Hollywood Film Festival 2015: Frame by Frame, by David Bax

FrameByFrame1

In a selfie culture that uploads hundreds of millions of images to Facebook every day, we take photography for granted. Under Taliban rule, though, it was banned in Afghanistan. The very act of taking a picture was a crime. Alexandria Bombach and Mo Scarpelli’s Frame by Frame documents those Afghanis who have been revitalizing the practice since the Taliban were overthrown. From a professor who teaches the next generation of photographers to a woman who takes pictures of female life in the country that only a woman could take in a Muslim country to a Pulitzer Prize winner photojournalist, these individuals prove that a photograph is more than just a picture. It’s a way for a society to account for itself, to be represented and to say that, at the very least, we exist.

As befits a documentary on such a subject, Frame by Frame is beautiful to look at. The cinematography (by the directors) exhibits a professional’s understanding of composition. There are lovely shots of the countryside and harrowing shots of life among the homeless and destitute in cities like Kabul and Herat. Even the on-the-fly moments are composed with maximum emphasis on ease of information and it’s presentation, while always remaining interesting to look at.

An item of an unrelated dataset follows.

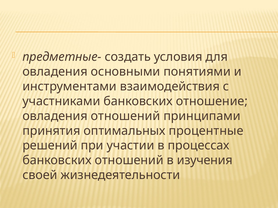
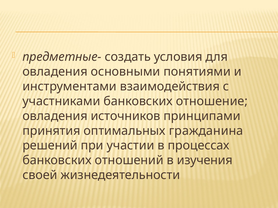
овладения отношений: отношений -> источников
процентные: процентные -> гражданина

Through the varied work of the subjects, we end up with an overview of present-day life in Afghanistan. Bombings are still a threat and some of the journalists take that and other breaking news topics as their focus. Others train their cameras on the country’s enormous problem with drug addiction or the increasing issue of self-immolation among women who see no other way out of existence of abuse and/or servitude. But we also see slices of life such as the married photographer couple who cover a pop concert and then stop by a convenience store to rent The Hangover Part II on Blu-ray on the way home.

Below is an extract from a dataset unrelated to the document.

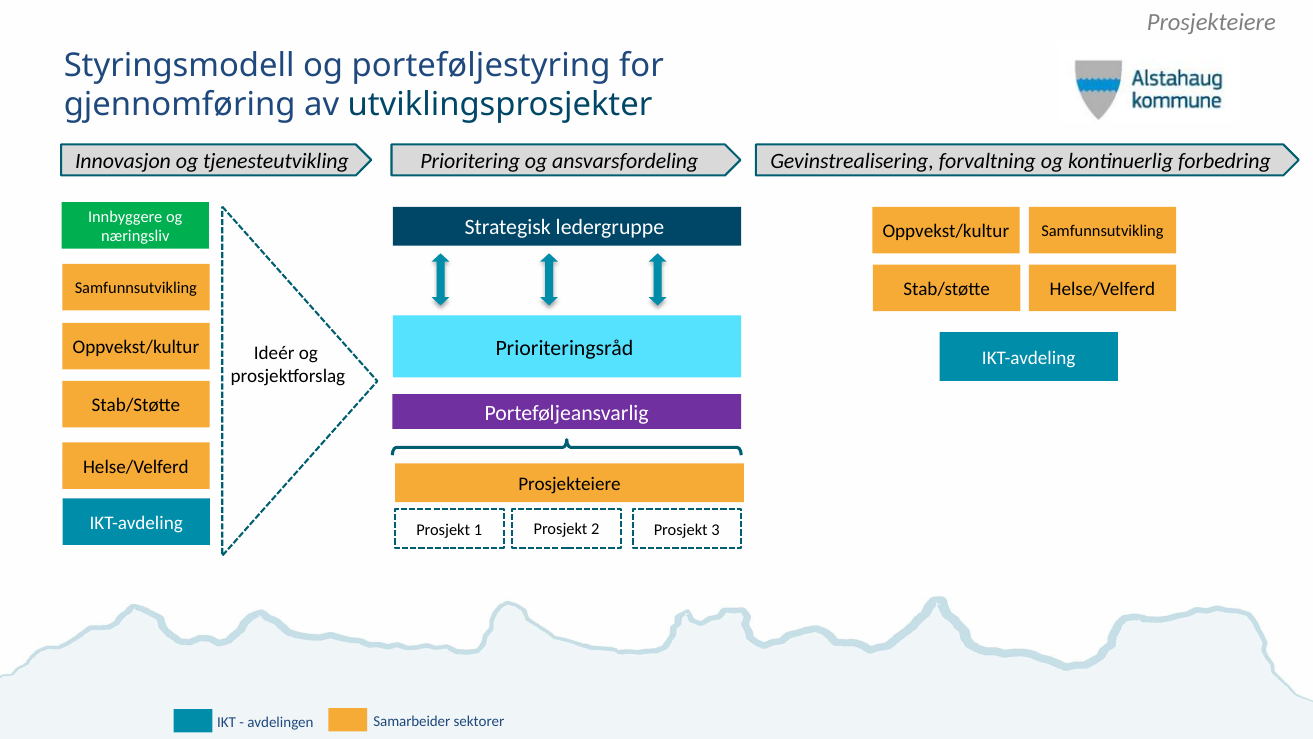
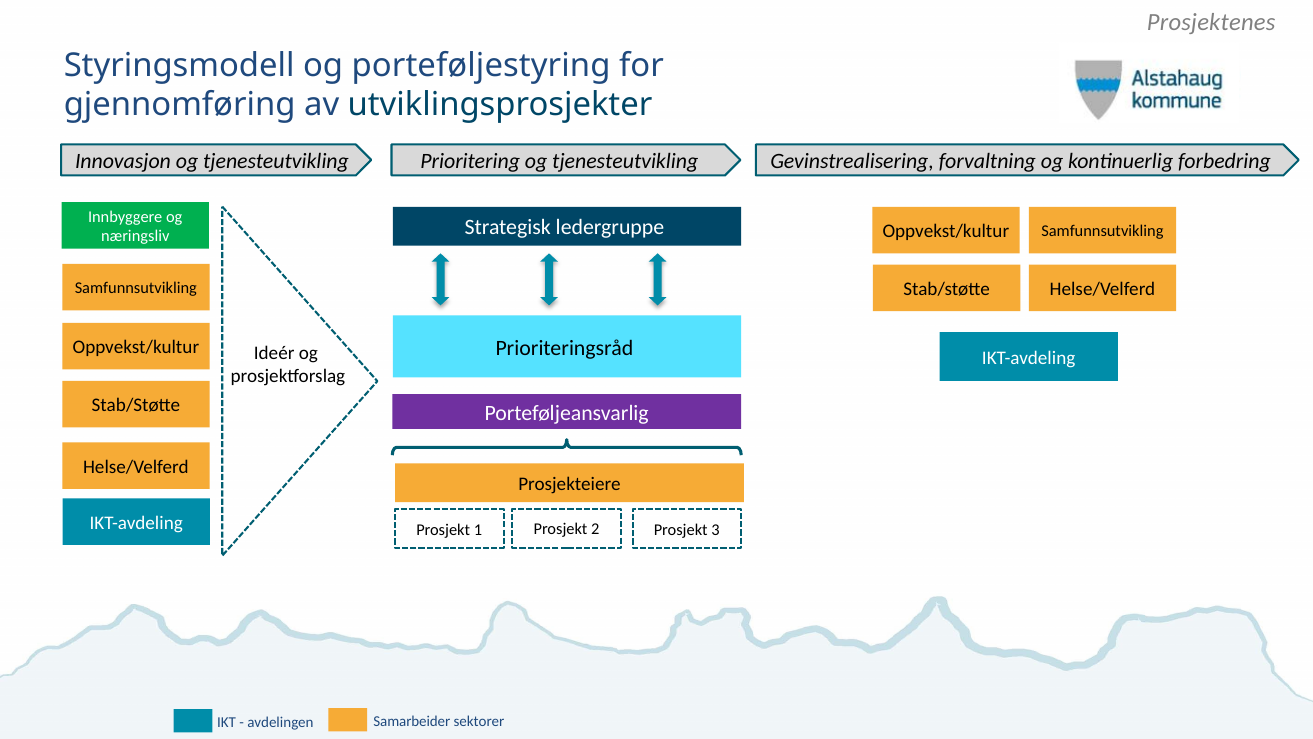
Prosjekteiere at (1211, 22): Prosjekteiere -> Prosjektenes
Prioritering og ansvarsfordeling: ansvarsfordeling -> tjenesteutvikling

In one of the film’s most powerful moments, the above-mentioned female photographer flips through a book on the subject of Afghanistan before the Taliban. She holds up a picture from the 1970s of three young women, students by the look of the books they are carrying, walking and laughing together with their hair uncovered, wearing skirts that would have been perfectly in fashion in any American city at the time. Later, that same photographer will visit a hospital to document some of the women who have burned themselves but she is shut down – first politely and then more sternly – by a doctor. He doesn’t stop her because of his own religious beliefs but simply because he values his life and those of his patients and, if the wrong person found out about these pictures, he could be beat or killed or the hospital could be destroyed by zealots. Frame by Frame shows us that Afghanistan is not a nation of backwards extremists but a nation largely composed of reasonable, compassionate people who are being held hostage by those backwards extremists. Photographs help us learn of their stories by simply accounting for their existence.